--- Records provided ---
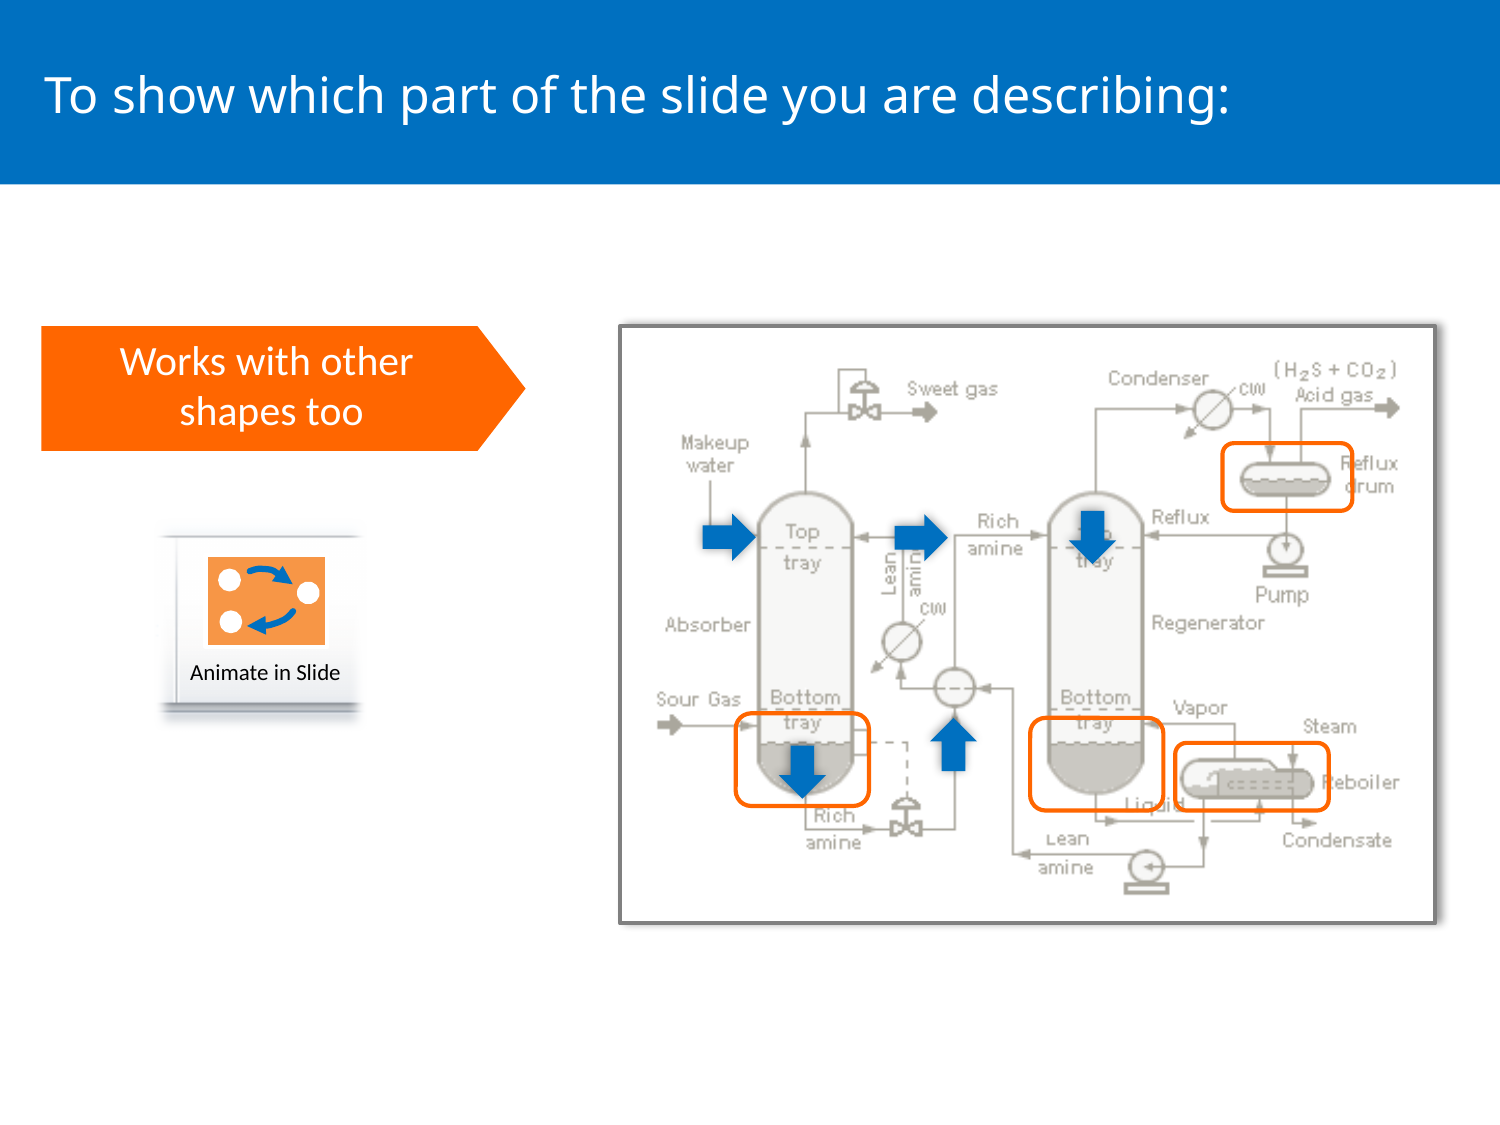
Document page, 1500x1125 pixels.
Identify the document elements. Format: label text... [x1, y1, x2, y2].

text_box Works with other shapes too [41, 326, 526, 451]
text_box [618, 324, 1437, 925]
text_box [154, 518, 368, 732]
title To show which part of the slide you are describing: [0, 0, 1500, 188]
picture [643, 345, 1417, 901]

--- What you will do ---
The material above must be printed exactly, with its pictures left out.

--- Task answer ---
Document page, 1500x1125 pixels.
Identify the document elements. Format: label text... [x1, y1, x2, y2].

text_box Works with other shapes too [41, 326, 526, 451]
text_box [618, 324, 1437, 925]
text_box [154, 518, 368, 732]
title To show which part of the slide you are describing: [0, 0, 1500, 188]
picture [643, 345, 1417, 901]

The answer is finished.